Provided passage:
────────────────────
Cosigning Risks: How Serving as a Cosigner Affects Your Credit

Lenders use credit checks to determine if you have a history of repaying your debts on time. If your score isn’t high enough, a lender might request you add a cosigner to your application. But what happens when you have a high credit score and a loved one asks you to help them out and cosign for a loan or credit card? Learn about the risks of cosigning to better understand how it can affect your credit profile.

What Is Cosigning?

When you cosign a credit card, loan or rental application, you’re agreeing to be responsible for the other person’s debt. For example, if you cosign for a $10,000 loan, the lender can come after you in court if the applicant doesn’t make payments as agreed.

Landlords, banks and credit card issuers typically require a cosigner when an applicant has a poor credit score. A loved one may also need a cosigner if they don’t earn enough income to qualify for a loan or a rental.

Cosigning Risks: The Potential Impact of Cosigning on Your Credit

Man and woman signing paperwork on a big table

The biggest risk of cosigning is that the other borrower won’t pay back the debt. If this happens, you can expect the lender or landlord to contact you repeatedly. You’ll have to make payments yourself unless you want the other party to sue you.

Higher Debt-to-Income Ratio

Even if the other person pays their debt as agreed, cosigning can still have a negative impact on your credit profile. For example, if you cosign for a credit card, the issuer will report the balance owed to the major credit bureaus each month. If your loved one uses the card responsibly, this doesn’t pose much of a problem. If they rack up debt quickly, however, your credit report will show a large balance.

Your credit card balances are an important component of your debt-to-income ratio, which compares your monthly debt payments to your monthly gross income. If you have $1,000 in debt and $5,000 in gross income each month, your DTI is 20%. Now, imagine that your loved one makes $2,500 worth of new purchases. Once your debt increases to $3,500, your DTI increases to 70%.

A high DTI may prevent you from qualifying for a mortgage, forcing you to stay put in your rental until your loved one makes a dent in their credit card balance. If you have to move right away, you may have to pay the debt for them, leaving you with less money on hand for other expenses.
────────────────────
Supplied data:
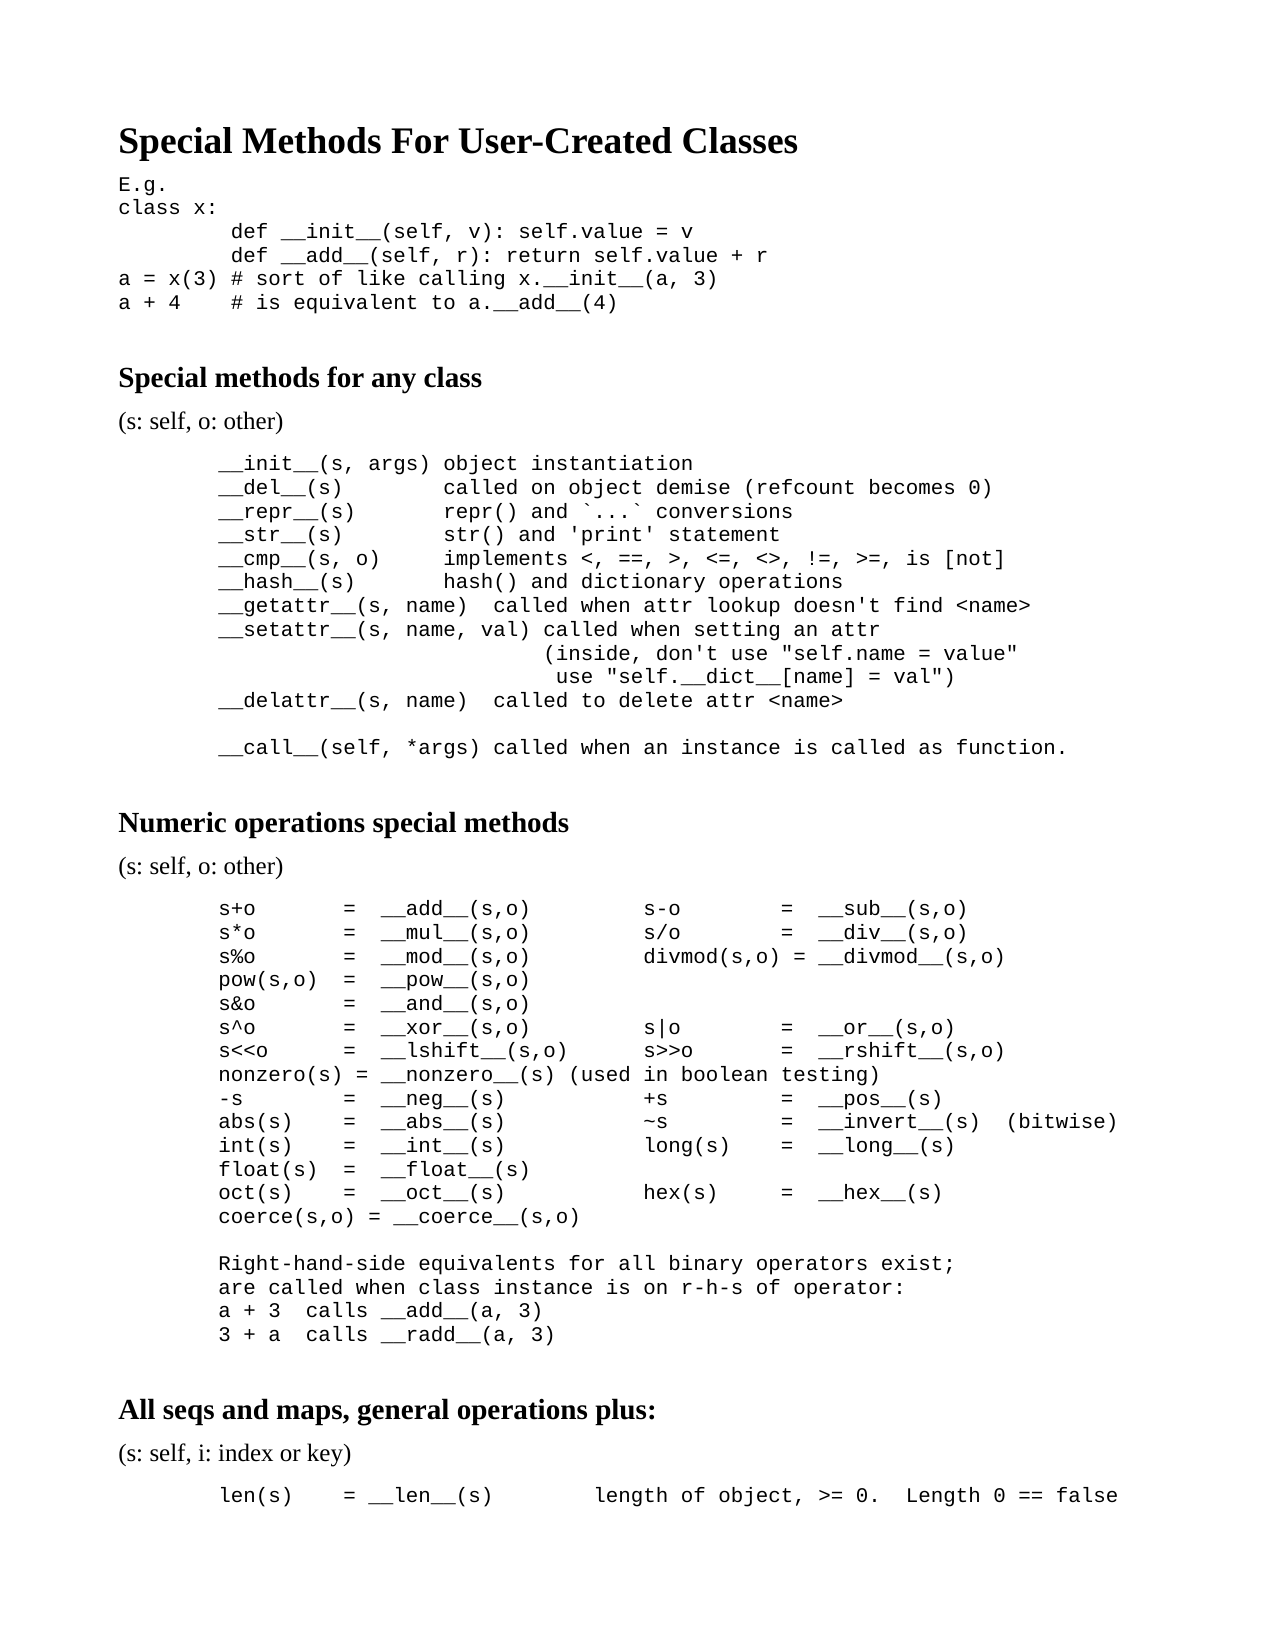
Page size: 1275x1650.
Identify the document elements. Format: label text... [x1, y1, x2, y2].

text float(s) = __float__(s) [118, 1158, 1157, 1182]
────────────────────
Task list:
1. Name the parties that the cosigning article says typically require a cosigner when an applicant has a poor credit score.
2. In the cosigning article, rewrite the paragraph beginning "Your credit card balances are an important component" as a short bulleted list that keeps its main facts.
3. Pick up the cosigning article after its final sentence and carry it forward.

Answers:
1.
Landlords
Banks
Credit card issuers

2.
- Credit card balances are an important part of your debt-to-income ratio (DTI).
- DTI compares your monthly debt payments to your monthly gross income.
- With $1,000 in debt and $5,000 in monthly gross income, your DTI is 20%.
- If your loved one makes $2,500 in new purchases, your debt rises to $3,500 and your DTI rises to 70%.

3.
Changes to Your Credit Mix and Length of Credit History

Each FICO scoring model uses five factors to determine your credit scores: payment history, amounts owed, length of credit history, new credit and credit mix. Cosigning on a credit application can potentially affect your credit mix and the length of your credit history.

Credit mix refers to your different types of credit accounts, such as personal loans, auto loans and credit cards. Cosigning on a new account changes your credit mix, which may temporarily cause your credit scores to drop. 

When determining the length of your credit history, each scoring model considers your average age of accounts. When you open a new account, the average age of your accounts drops. In some cases, this causes your credit score to decrease accordingly.

Over time, the negative effects of cosigning have less of an impact on your credit score, but you still need to think about how taking responsibility for someone else’s debt is likely to affect your credit.

Tips for Reducing the Risk

Once you know the major cosigning risks, it’s important to avoid them. One of the best ways to prevent damage to your credit profile is to insist that your loved one give you access to their online loan or credit card account. Online access makes it possible to log in and confirm that the other person has made their monthly payment on time. If they haven’t made a payment, you can make it yourself before the lender reports a late payment to one of the credit bureaus.

If you cosigned a lease, ask your loved one to give you their monthly rent money a few days before the official due date. You can deposit the money in your bank account and then use it to pay the landlord. Doing this reduces the risk that you’ll be blindsided by a sudden drop in your credit scores due to a missed rent payment.

Alternatives to Cosigning

Cosigning isn’t for everyone. If you’re not willing to risk your credit score to help out a loved one, there are some alternatives. First, ask the other person to apply for a secured loan or credit card. Secured credit products require a deposit, so they’re easier to get.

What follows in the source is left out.